Fatiha'da Önemli Bir Ayrıntı

Kur’an, bize, doğru olan yolu göstermek üzere, Allah’ın, Cebrail ve Peygamberimiz vasıtasıyla ulaştırdığı, anlamlar manzumesidir. Kur’an insanlığın huzur içinde ve daha rahat yaşamasını hedefler. Hem bir Müslüman olarak hem de bir insan olarak, onu anlayarak okumak ve anladığımızla amel etmek gibi bir yükümlülüğümüz vardır. Anlamadan okunan Kur’an dahil hiçbir kitabın, okuyana bir faydası olmaz. Meallerin bu bakımdan önemi büyüktür ve Kur’an’ın ana hükmüyle çelişmemelidir.
*
Fatiha suresinin 6. Ayeti olan "İhdinessırâtel müstakîm" bazı meallerde "Bizi doğru yola ilet" şeklinde ifade ediliyor. Yani biz kendi kendimizi değil de  Allah bizi doğru yolda hak bilen, hukuk tanıyan bir yolda tutacak. Böyle olunca davranışlarımızı Allah'ın tayin etmesi ve davranışlarımızdan sorumlu olmamak gibi bir durum ortaya çıkar ki, bu İslam'ın ve Kur'an'nın genel mantığına uymaz. İnsanlar kendi davranışlarından tamamen kendileri sorumludur. Allah Kur'an'ı ve peygamberi bir yol gösterici olarak gönderdiğine göre,  o hükümleri uygulayacak biziz. "İhdinessırâtel müstakîm", ayeti, "Bize hidayetli doğru yolu göster.” biçiminde çevrildiğinde, meallendirildiğinde,  Kur’an’nın bu yol göstericilik özelliğine paralel bir hüküm olacaktır. ‘Doğru yola ilet.’ ile ‘Doğru yolu göster.’ arasında, bu bakımdan çok büyük bir farklılık vardır.
 *
Allah bize doğru yolu gösterecek, biz de hayatımız boyunca yapacağımız seçimlerle ya cenneti ya da cehennemi seçeceğiz.
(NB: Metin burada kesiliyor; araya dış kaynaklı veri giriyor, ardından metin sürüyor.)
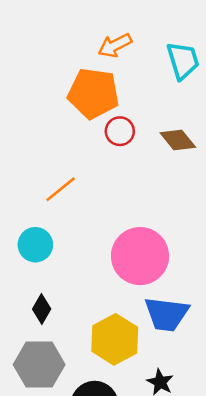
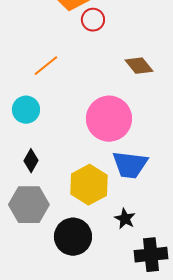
brown diamond: (178, 140) -> (139, 66), moved

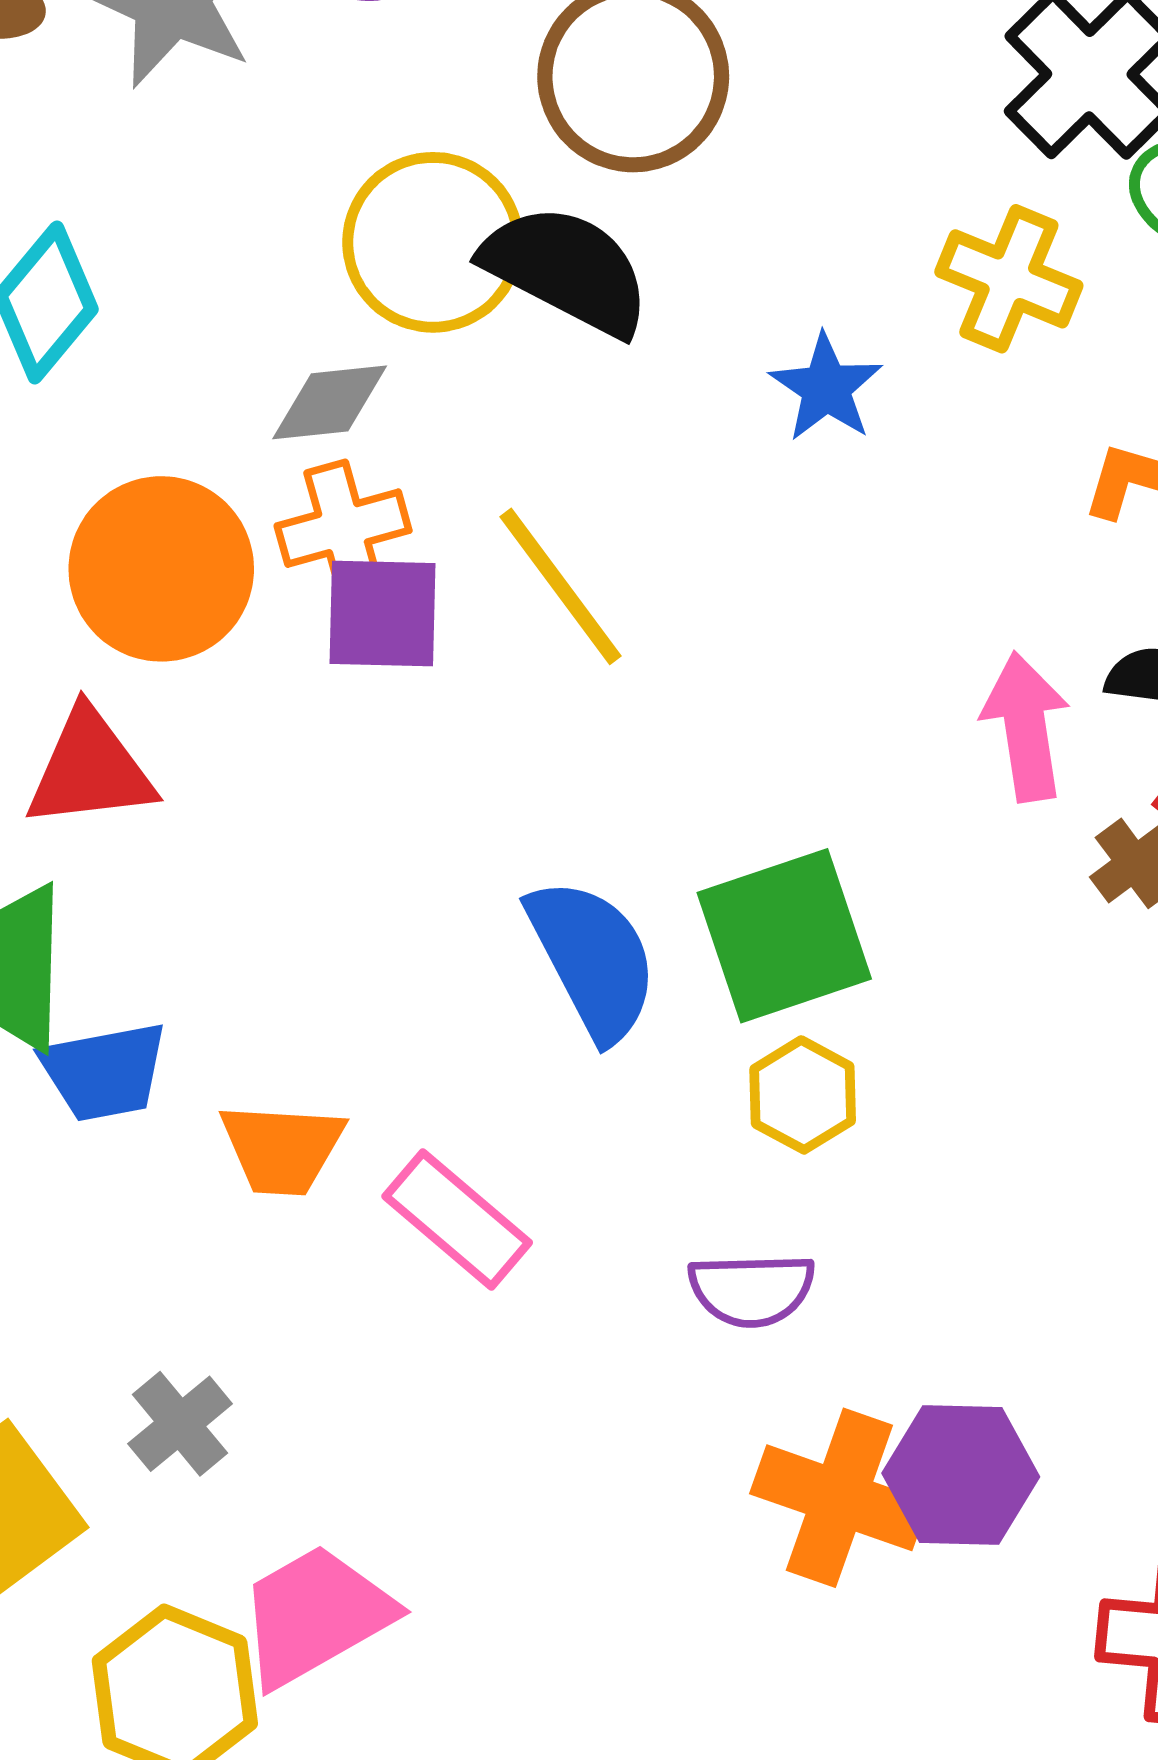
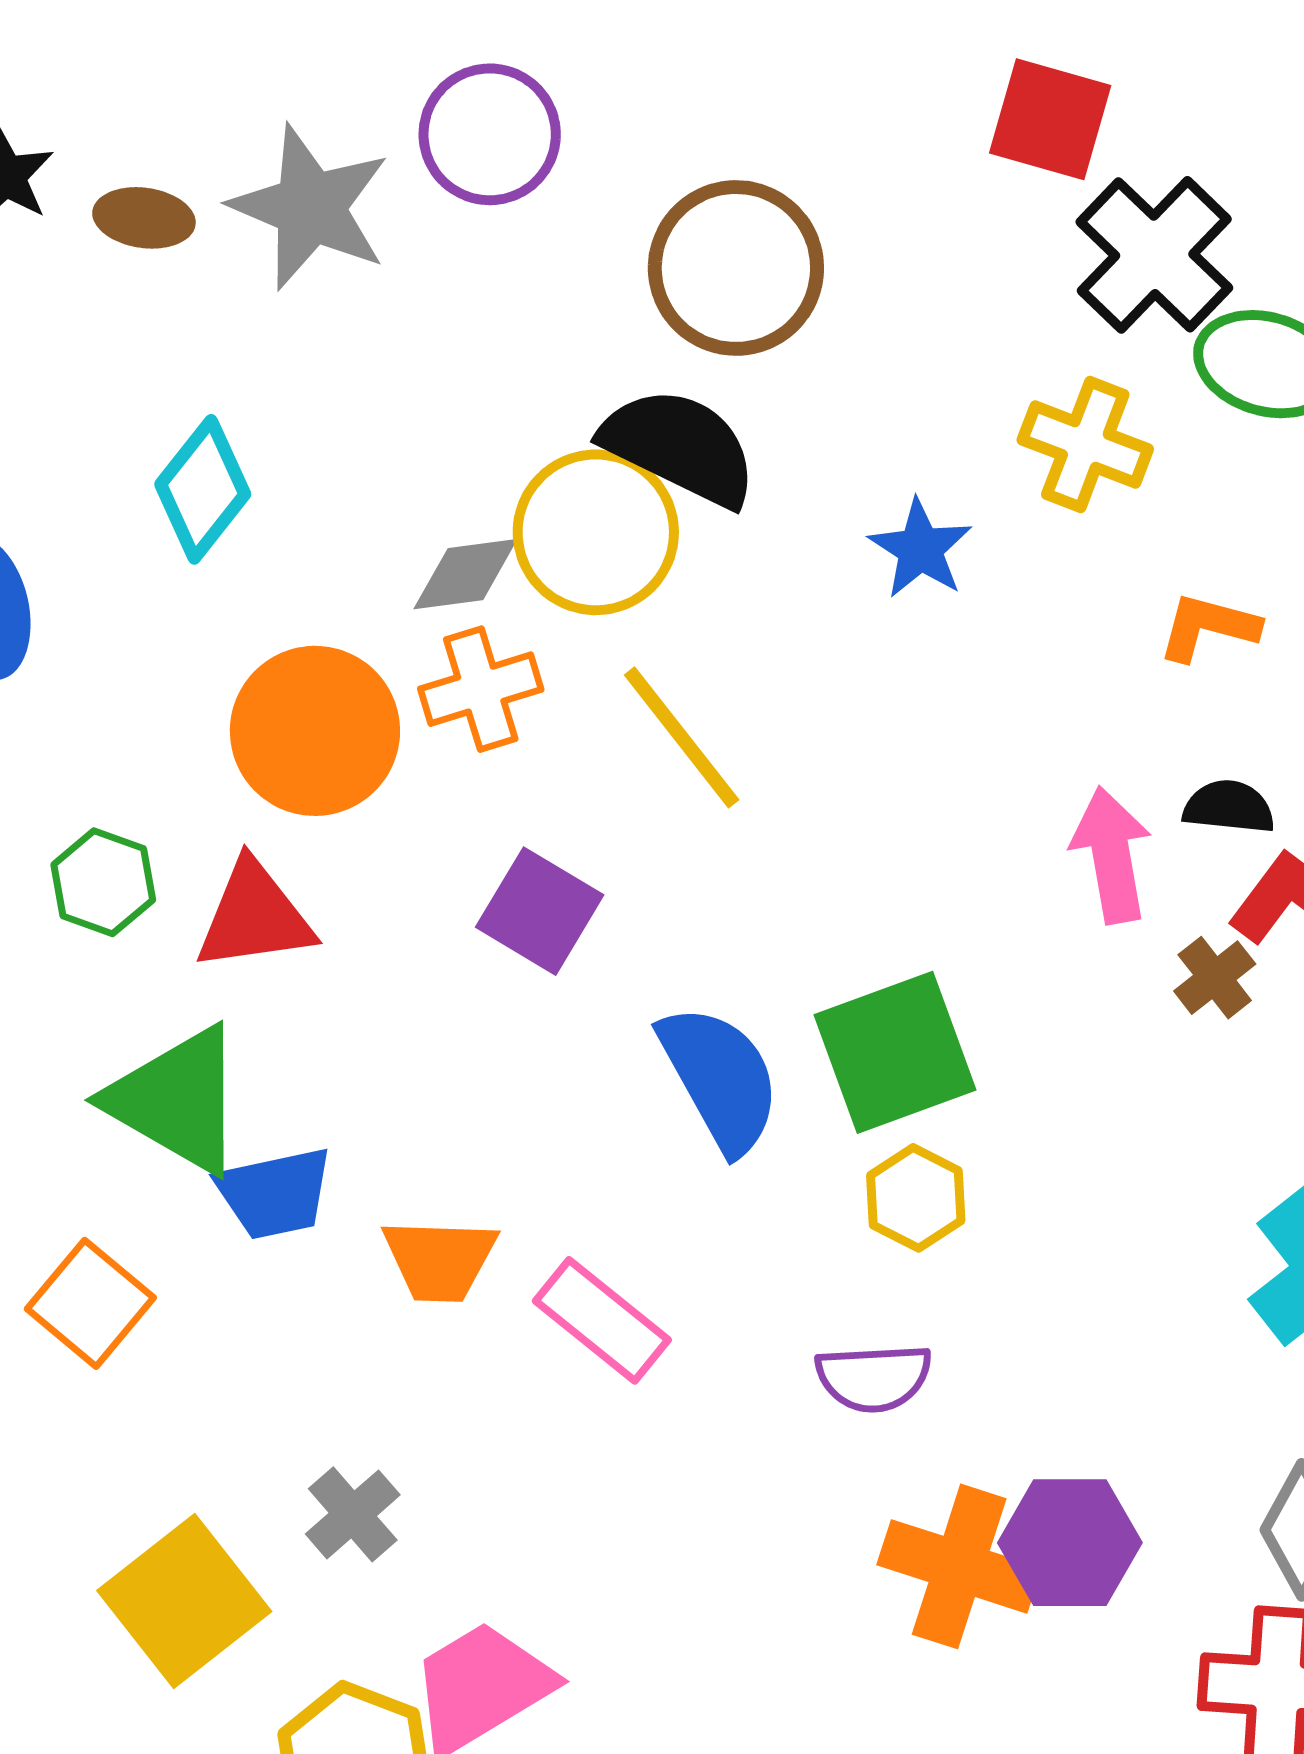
yellow circle: (433, 242) -> (596, 532), moved
purple square: (383, 614) -> (540, 911), moved, turned 31

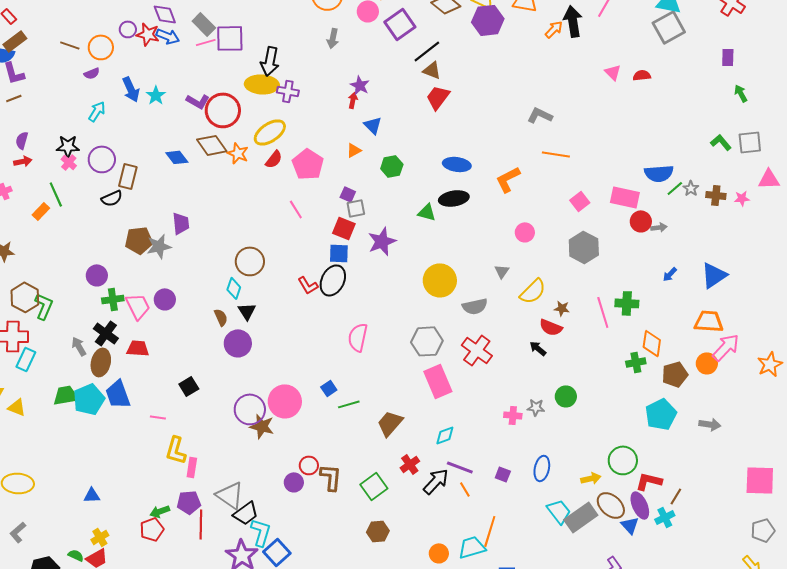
Doğru yolu da yanlış yolu da seçen biziz. Bizi doğru yola iletip veya iletmeyecek olan Allah olsaydı, sorumluğumuz olmasaydı, cennetin yanında bir de cehennem neden olacaktı ki? Her türlü kötülüğün içinde olup sonra da “Ne yapayım, Allah beni de böyle yaratmış, istese beni de doğru yola iletir.” deyip işin içinden sıyrılamazsın. Allah seni öyle yaratmadı, sen öyle istediğin için, öylesin. Allah sana doğru yolu gösterdi, ama sen gitmedin.